INSTRUCTIONS FOR THE TASK — Return all lines of the listing below that carry the word "partial".

_____

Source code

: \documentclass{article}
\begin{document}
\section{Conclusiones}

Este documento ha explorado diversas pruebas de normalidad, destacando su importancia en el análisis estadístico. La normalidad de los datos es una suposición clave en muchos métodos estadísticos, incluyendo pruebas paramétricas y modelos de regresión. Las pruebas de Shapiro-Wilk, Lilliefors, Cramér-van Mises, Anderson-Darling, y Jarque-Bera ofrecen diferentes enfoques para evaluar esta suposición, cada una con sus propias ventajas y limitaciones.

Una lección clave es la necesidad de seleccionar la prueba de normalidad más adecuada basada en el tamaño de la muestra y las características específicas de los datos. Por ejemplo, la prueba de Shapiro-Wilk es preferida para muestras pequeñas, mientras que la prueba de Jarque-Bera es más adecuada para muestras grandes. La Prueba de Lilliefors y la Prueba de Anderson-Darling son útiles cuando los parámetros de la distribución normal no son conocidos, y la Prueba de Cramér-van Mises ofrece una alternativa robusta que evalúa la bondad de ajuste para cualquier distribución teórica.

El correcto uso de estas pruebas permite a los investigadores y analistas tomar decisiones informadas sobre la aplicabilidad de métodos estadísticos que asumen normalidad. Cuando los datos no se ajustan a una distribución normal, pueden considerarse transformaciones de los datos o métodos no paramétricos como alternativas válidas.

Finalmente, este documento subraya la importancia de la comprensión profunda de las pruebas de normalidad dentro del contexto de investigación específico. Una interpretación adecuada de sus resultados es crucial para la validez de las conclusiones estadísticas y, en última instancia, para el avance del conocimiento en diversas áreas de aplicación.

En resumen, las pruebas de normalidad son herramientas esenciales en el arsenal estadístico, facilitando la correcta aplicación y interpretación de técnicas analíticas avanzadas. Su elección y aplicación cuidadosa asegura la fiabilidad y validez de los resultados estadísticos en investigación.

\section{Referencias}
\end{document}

_____

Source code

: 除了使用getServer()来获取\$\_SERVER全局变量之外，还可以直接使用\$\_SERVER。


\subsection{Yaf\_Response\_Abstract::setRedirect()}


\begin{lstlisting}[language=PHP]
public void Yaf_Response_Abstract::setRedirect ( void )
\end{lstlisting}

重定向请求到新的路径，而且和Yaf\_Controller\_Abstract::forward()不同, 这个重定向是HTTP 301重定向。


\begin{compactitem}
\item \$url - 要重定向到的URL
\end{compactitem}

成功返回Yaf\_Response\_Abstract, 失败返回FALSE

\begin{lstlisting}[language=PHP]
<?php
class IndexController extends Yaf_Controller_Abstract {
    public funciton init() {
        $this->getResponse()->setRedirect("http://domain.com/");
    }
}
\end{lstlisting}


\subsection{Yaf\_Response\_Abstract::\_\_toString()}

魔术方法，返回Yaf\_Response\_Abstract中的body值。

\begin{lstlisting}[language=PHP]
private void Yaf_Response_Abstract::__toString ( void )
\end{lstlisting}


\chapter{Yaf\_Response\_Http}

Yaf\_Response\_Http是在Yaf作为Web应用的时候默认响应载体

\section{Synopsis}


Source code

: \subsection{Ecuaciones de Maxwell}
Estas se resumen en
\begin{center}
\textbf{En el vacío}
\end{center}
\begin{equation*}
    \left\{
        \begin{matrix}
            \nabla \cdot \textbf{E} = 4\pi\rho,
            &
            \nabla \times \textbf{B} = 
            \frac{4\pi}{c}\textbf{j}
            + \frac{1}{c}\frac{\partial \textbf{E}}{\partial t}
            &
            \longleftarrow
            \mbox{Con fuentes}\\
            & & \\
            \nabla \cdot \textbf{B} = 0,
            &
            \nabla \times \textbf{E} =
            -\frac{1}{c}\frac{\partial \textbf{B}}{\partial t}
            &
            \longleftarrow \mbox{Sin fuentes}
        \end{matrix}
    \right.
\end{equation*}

_____

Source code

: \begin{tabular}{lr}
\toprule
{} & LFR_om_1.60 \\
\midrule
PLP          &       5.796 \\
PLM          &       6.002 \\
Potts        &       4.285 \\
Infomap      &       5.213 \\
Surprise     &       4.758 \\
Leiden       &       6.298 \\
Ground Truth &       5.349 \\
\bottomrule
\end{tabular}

_____

RESULT OF THE EXERCISE —
            + \frac{1}{c}\frac{\partial \textbf{E}}{\partial t}
            -\frac{1}{c}\frac{\partial \textbf{B}}{\partial t}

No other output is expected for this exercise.